_Task item_
Skip the images; return every entry exactly.

_Extracted material_
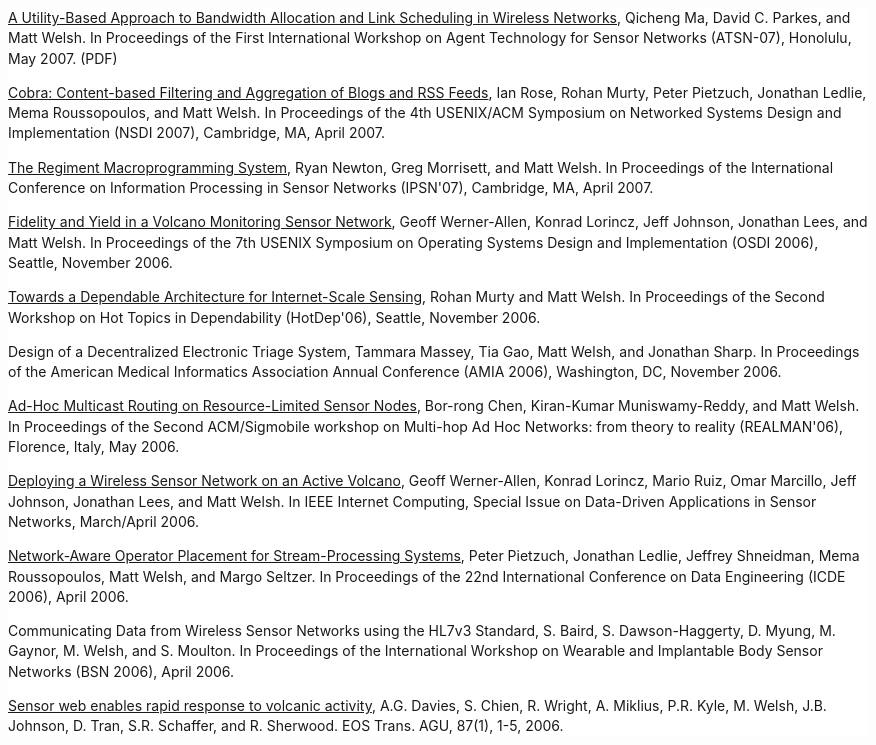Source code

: [A Utility-Based Approach to Bandwidth Allocation and Link Scheduling in Wireless Networks](/papers/utility-atsn07.pdf),
Qicheng Ma, David C. Parkes, and Matt Welsh.
In Proceedings of the First International Workshop on Agent Technology for Sensor Networks (ATSN-07), Honolulu, May 2007.
(PDF)

[Cobra: Content-based Filtering and Aggregation of Blogs and RSS Feeds](/papers/cobra-nsdi07.pdf),
Ian Rose, Rohan Murty, Peter Pietzuch, Jonathan Ledlie, Mema Roussopoulos, and Matt Welsh.
In Proceedings of the 4th USENIX/ACM Symposium on Networked Systems Design and Implementation (NSDI 2007), Cambridge, MA, April 2007.

[The Regiment Macroprogramming System](/papers/regiment-ipsn07.pdf),
Ryan Newton, Greg Morrisett, and Matt Welsh.
In Proceedings of the International Conference on Information Processing in Sensor Networks (IPSN'07), Cambridge, MA, April 2007.

[Fidelity and Yield in a Volcano Monitoring Sensor Network](/papers/volcano-osdi06.pdf),
Geoff Werner-Allen, Konrad Lorincz, Jeff Johnson, Jonathan Lees, and Matt Welsh. 
In Proceedings of the 7th USENIX Symposium on Operating Systems Design and Implementation (OSDI 2006), Seattle, November 2006.

[Towards a Dependable Architecture for Internet-Scale Sensing](/papers/iss-hotdep06.pdf),
Rohan Murty and Matt Welsh.
In Proceedings of the Second Workshop on Hot Topics in Dependability (HotDep'06), Seattle, November 2006.

Design of a Decentralized Electronic Triage System,
Tammara Massey, Tia Gao, Matt Welsh, and Jonathan Sharp.
In Proceedings of the American Medical Informatics Association Annual Conference (AMIA 2006), Washington, DC, November 2006.

[Ad-Hoc Multicast Routing on Resource-Limited Sensor Nodes](/papers/tinyadmr-realman06.pdf),
Bor-rong Chen, Kiran-Kumar Muniswamy-Reddy, and Matt Welsh.
In Proceedings of the Second ACM/Sigmobile workshop on Multi-hop Ad Hoc Networks: from theory to reality (REALMAN'06), Florence, Italy, May 2006.

[Deploying a Wireless Sensor Network on an Active Volcano](/papers/volcano-ieeeic06.pdf),
Geoff Werner-Allen, Konrad Lorincz, Mario Ruiz, Omar Marcillo, Jeff Johnson, Jonathan Lees, and Matt Welsh.
In IEEE Internet Computing, Special Issue on Data-Driven Applications in Sensor Networks, March/April 2006.

[Network-Aware Operator Placement for Stream-Processing Systems](/papers/sbon-icde06.pdf),
Peter Pietzuch, Jonathan Ledlie, Jeffrey Shneidman, Mema Roussopoulos, Matt Welsh, and Margo Seltzer.
In Proceedings of the 22nd International Conference on Data Engineering (ICDE 2006), April 2006.

Communicating Data from Wireless Sensor Networks using the HL7v3 Standard,
S. Baird, S. Dawson-Haggerty, D. Myung, M. Gaynor, M. Welsh, and S. Moulton.
In Proceedings of the International Workshop on Wearable and Implantable Body Sensor Networks (BSN 2006), April 2006.

[Sensor web enables rapid response to volcanic activity](/papers/sensorwebs-eos06.pdf),
A.G. Davies, S. Chien, R. Wright, A. Miklius, P.R. Kyle, M. Welsh, J.B. Johnson, D. Tran, S.R. Schaffer, and R. Sherwood.
EOS Trans. AGU, 87(1), 1-5, 2006.
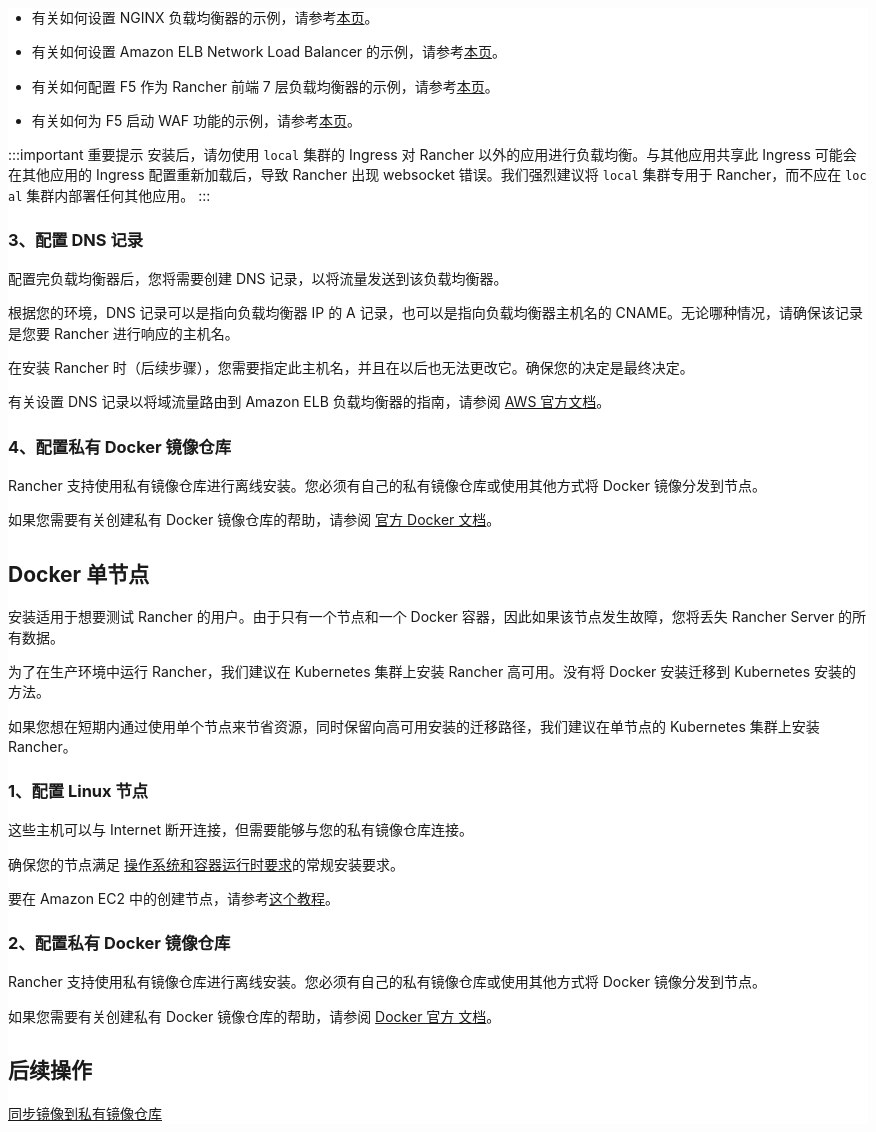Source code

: - 有关如何设置 NGINX 负载均衡器的示例，请参考[本页](/docs/rancher2/installation/resources/advanced/helm2/create-nodes-lb/nginx/)。

- 有关如何设置 Amazon ELB Network Load Balancer 的示例，请参考[本页](/docs/rancher2/installation/resources/k8s-tutorials/infrastructure-tutorials/nlb/)。

- 有关如何配置 F5 作为 Rancher 前端 7 层负载均衡器的示例，请参考[本页](/docs/rancher2/installation/resources/F5-7-layer-loadbalancer/)。

- 有关如何为 F5 启动 WAF 功能的示例，请参考[本页](/docs/rancher2/installation/resources/F5-WAF/)。

:::important 重要提示
安装后，请勿使用 `local` 集群的 Ingress 对 Rancher 以外的应用进行负载均衡。与其他应用共享此 Ingress 可能会在其他应用的 Ingress 配置重新加载后，导致 Rancher 出现 websocket 错误。我们强烈建议将 `local` 集群专用于 Rancher，而不应在 `local` 集群内部署任何其他应用。
:::

### 3、配置 DNS 记录

配置完负载均衡器后，您将需要创建 DNS 记录，以将流量发送到该负载均衡器。

根据您的环境，DNS 记录可以是指向负载均衡器 IP 的 A 记录，也可以是指向负载均衡器主机名的 CNAME。无论哪种情况，请确保该记录是您要 Rancher 进行响应的主机名。

在安装 Rancher 时（后续步骤），您需要指定此主机名，并且在以后也无法更改它。确保您的决定是最终决定。

有关设置 DNS 记录以将域流量路由到 Amazon ELB 负载均衡器的指南，请参阅 [AWS 官方文档](https://docs.aws.amazon.com/Route53/latest/DeveloperGuide/routing-to-elb-load-balancer)。

### 4、配置私有 Docker 镜像仓库

Rancher 支持使用私有镜像仓库进行离线安装。您必须有自己的私有镜像仓库或使用其他方式将 Docker 镜像分发到节点。

如果您需要有关创建私有 Docker 镜像仓库的帮助，请参阅 [官方 Docker 文档](https://docs.docker.com/registry/deploying/#run-an-externally-accessible-registry)。

## Docker 单节点

安装适用于想要测试 Rancher 的用户。由于只有一个节点和一个 Docker 容器，因此如果该节点发生故障，您将丢失 Rancher Server 的所有数据。

为了在生产环境中运行 Rancher，我们建议在 Kubernetes 集群上安装 Rancher 高可用。没有将 Docker 安装迁移到 Kubernetes 安装的方法。

如果您想在短期内通过使用单个节点来节省资源，同时保留向高可用安装的迁移路径，我们建议在单节点的 Kubernetes 集群上安装 Rancher。

### 1、配置 Linux 节点

这些主机可以与 Internet 断开连接，但需要能够与您的私有镜像仓库连接。

确保您的节点满足 [操作系统和容器运行时要求](/docs/rancher2/installation/requirements/)的常规安装要求。

要在 Amazon EC2 中的创建节点，请参考[这个教程](/docs/rancher2/installation/resources/k8s-tutorials/infrastructure-tutorials/ec2-node/)。

### 2、配置私有 Docker 镜像仓库

Rancher 支持使用私有镜像仓库进行离线安装。您必须有自己的私有镜像仓库或使用其他方式将 Docker 镜像分发到节点。

如果您需要有关创建私有 Docker 镜像仓库的帮助，请参阅 [Docker 官方 文档](https://docs.docker.com/registry/deploying/#run-an-externally-accessible-registry)。

## 后续操作

[同步镜像到私有镜像仓库](/docs/rancher2/installation/other-installation-methods/air-gap/populate-private-registry/)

_Task solution_
Source code

: [A Utility-Based Approach to Bandwidth Allocation and Link Scheduling in Wireless Networks](/papers/utility-atsn07.pdf),
Qicheng Ma, David C. Parkes, and Matt Welsh.
In Proceedings of the First International Workshop on Agent Technology for Sensor Networks (ATSN-07), Honolulu, May 2007.
(PDF)

[Cobra: Content-based Filtering and Aggregation of Blogs and RSS Feeds](/papers/cobra-nsdi07.pdf),
Ian Rose, Rohan Murty, Peter Pietzuch, Jonathan Ledlie, Mema Roussopoulos, and Matt Welsh.
In Proceedings of the 4th USENIX/ACM Symposium on Networked Systems Design and Implementation (NSDI 2007), Cambridge, MA, April 2007.

[The Regiment Macroprogramming System](/papers/regiment-ipsn07.pdf),
Ryan Newton, Greg Morrisett, and Matt Welsh.
In Proceedings of the International Conference on Information Processing in Sensor Networks (IPSN'07), Cambridge, MA, April 2007.

[Fidelity and Yield in a Volcano Monitoring Sensor Network](/papers/volcano-osdi06.pdf),
Geoff Werner-Allen, Konrad Lorincz, Jeff Johnson, Jonathan Lees, and Matt Welsh. 
In Proceedings of the 7th USENIX Symposium on Operating Systems Design and Implementation (OSDI 2006), Seattle, November 2006.

[Towards a Dependable Architecture for Internet-Scale Sensing](/papers/iss-hotdep06.pdf),
Rohan Murty and Matt Welsh.
In Proceedings of the Second Workshop on Hot Topics in Dependability (HotDep'06), Seattle, November 2006.

Design of a Decentralized Electronic Triage System,
Tammara Massey, Tia Gao, Matt Welsh, and Jonathan Sharp.
In Proceedings of the American Medical Informatics Association Annual Conference (AMIA 2006), Washington, DC, November 2006.

[Ad-Hoc Multicast Routing on Resource-Limited Sensor Nodes](/papers/tinyadmr-realman06.pdf),
Bor-rong Chen, Kiran-Kumar Muniswamy-Reddy, and Matt Welsh.
In Proceedings of the Second ACM/Sigmobile workshop on Multi-hop Ad Hoc Networks: from theory to reality (REALMAN'06), Florence, Italy, May 2006.

[Deploying a Wireless Sensor Network on an Active Volcano](/papers/volcano-ieeeic06.pdf),
Geoff Werner-Allen, Konrad Lorincz, Mario Ruiz, Omar Marcillo, Jeff Johnson, Jonathan Lees, and Matt Welsh.
In IEEE Internet Computing, Special Issue on Data-Driven Applications in Sensor Networks, March/April 2006.

[Network-Aware Operator Placement for Stream-Processing Systems](/papers/sbon-icde06.pdf),
Peter Pietzuch, Jonathan Ledlie, Jeffrey Shneidman, Mema Roussopoulos, Matt Welsh, and Margo Seltzer.
In Proceedings of the 22nd International Conference on Data Engineering (ICDE 2006), April 2006.

Communicating Data from Wireless Sensor Networks using the HL7v3 Standard,
S. Baird, S. Dawson-Haggerty, D. Myung, M. Gaynor, M. Welsh, and S. Moulton.
In Proceedings of the International Workshop on Wearable and Implantable Body Sensor Networks (BSN 2006), April 2006.

[Sensor web enables rapid response to volcanic activity](/papers/sensorwebs-eos06.pdf),
A.G. Davies, S. Chien, R. Wright, A. Miklius, P.R. Kyle, M. Welsh, J.B. Johnson, D. Tran, S.R. Schaffer, and R. Sherwood.
EOS Trans. AGU, 87(1), 1-5, 2006.
Source code

: - 有关如何设置 NGINX 负载均衡器的示例，请参考[本页](/docs/rancher2/installation/resources/advanced/helm2/create-nodes-lb/nginx/)。

- 有关如何设置 Amazon ELB Network Load Balancer 的示例，请参考[本页](/docs/rancher2/installation/resources/k8s-tutorials/infrastructure-tutorials/nlb/)。

- 有关如何配置 F5 作为 Rancher 前端 7 层负载均衡器的示例，请参考[本页](/docs/rancher2/installation/resources/F5-7-layer-loadbalancer/)。

- 有关如何为 F5 启动 WAF 功能的示例，请参考[本页](/docs/rancher2/installation/resources/F5-WAF/)。

:::important 重要提示
安装后，请勿使用 `local` 集群的 Ingress 对 Rancher 以外的应用进行负载均衡。与其他应用共享此 Ingress 可能会在其他应用的 Ingress 配置重新加载后，导致 Rancher 出现 websocket 错误。我们强烈建议将 `local` 集群专用于 Rancher，而不应在 `local` 集群内部署任何其他应用。
:::

### 3、配置 DNS 记录

配置完负载均衡器后，您将需要创建 DNS 记录，以将流量发送到该负载均衡器。

根据您的环境，DNS 记录可以是指向负载均衡器 IP 的 A 记录，也可以是指向负载均衡器主机名的 CNAME。无论哪种情况，请确保该记录是您要 Rancher 进行响应的主机名。

在安装 Rancher 时（后续步骤），您需要指定此主机名，并且在以后也无法更改它。确保您的决定是最终决定。

有关设置 DNS 记录以将域流量路由到 Amazon ELB 负载均衡器的指南，请参阅 [AWS 官方文档](https://docs.aws.amazon.com/Route53/latest/DeveloperGuide/routing-to-elb-load-balancer)。

### 4、配置私有 Docker 镜像仓库

Rancher 支持使用私有镜像仓库进行离线安装。您必须有自己的私有镜像仓库或使用其他方式将 Docker 镜像分发到节点。

如果您需要有关创建私有 Docker 镜像仓库的帮助，请参阅 [官方 Docker 文档](https://docs.docker.com/registry/deploying/#run-an-externally-accessible-registry)。

## Docker 单节点

安装适用于想要测试 Rancher 的用户。由于只有一个节点和一个 Docker 容器，因此如果该节点发生故障，您将丢失 Rancher Server 的所有数据。

为了在生产环境中运行 Rancher，我们建议在 Kubernetes 集群上安装 Rancher 高可用。没有将 Docker 安装迁移到 Kubernetes 安装的方法。

如果您想在短期内通过使用单个节点来节省资源，同时保留向高可用安装的迁移路径，我们建议在单节点的 Kubernetes 集群上安装 Rancher。

### 1、配置 Linux 节点

这些主机可以与 Internet 断开连接，但需要能够与您的私有镜像仓库连接。

确保您的节点满足 [操作系统和容器运行时要求](/docs/rancher2/installation/requirements/)的常规安装要求。

要在 Amazon EC2 中的创建节点，请参考[这个教程](/docs/rancher2/installation/resources/k8s-tutorials/infrastructure-tutorials/ec2-node/)。

### 2、配置私有 Docker 镜像仓库

Rancher 支持使用私有镜像仓库进行离线安装。您必须有自己的私有镜像仓库或使用其他方式将 Docker 镜像分发到节点。

如果您需要有关创建私有 Docker 镜像仓库的帮助，请参阅 [Docker 官方 文档](https://docs.docker.com/registry/deploying/#run-an-externally-accessible-registry)。

## 后续操作

[同步镜像到私有镜像仓库](/docs/rancher2/installation/other-installation-methods/air-gap/populate-private-registry/)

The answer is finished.